The cardboard couple had become something of a draw-card since being erected in the lobby of Melbourne's Hotel Windsor earlier this year, bringing a steady crowd of guests and locals keen for a happy snap.
But the cutout was plundered on an overnight shift this week and despite pleas to guests and staff, has not been put back, said hotel spokeswoman Prue Fisher.
"It's probably gone, I would say, in the middle of the night I'm thinking," Fisher told Agence France Presse.
"Unfortunately anyone can just come in off the street and probably just get it in the middle of the night. It could have been a guest, but I doubt it," she added.
The cutout, a replacement for which is now en route from manufacturers in Britain, was an advertisement for the hotel's "Royal Wedding Package", offering one night and a champagne breakfast in a "stately" Victorian suite.

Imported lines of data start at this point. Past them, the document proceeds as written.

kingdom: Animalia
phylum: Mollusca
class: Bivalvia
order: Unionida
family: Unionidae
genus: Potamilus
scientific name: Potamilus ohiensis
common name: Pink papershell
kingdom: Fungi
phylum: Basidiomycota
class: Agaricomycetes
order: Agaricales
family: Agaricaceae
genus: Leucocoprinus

Guests also receive a Aus$2,000 gift certificate at Hardy's, "the only jeweler in the southern hemisphere to hold the Queen's Royal Warrant".
"You can live like royalty without leaving the city," the promotion promises.
Fisher was loath to point the finger at republicans or royalists, and said she'd been surprised at the fervor the cutout had generated.
"I just happened to be in the lobby the other day when four or five people dressed in Batman suits came in and had their photo taken with it, so it's caused a bit of interest," she laughed.
"I'm actually totally surprised at how much it's taken off, the cutout itself and the wedding in general."
William's late mother, Diana, was immensely popular in Australia and the young prince was warmly received on two recent visits Down Under.
Once a British penal colony, Australia voted against splitting from the monarchy in a 1999 referendum. Prime Minister Julia Gillard believes the country should secede after Queen Elizabeth II dies.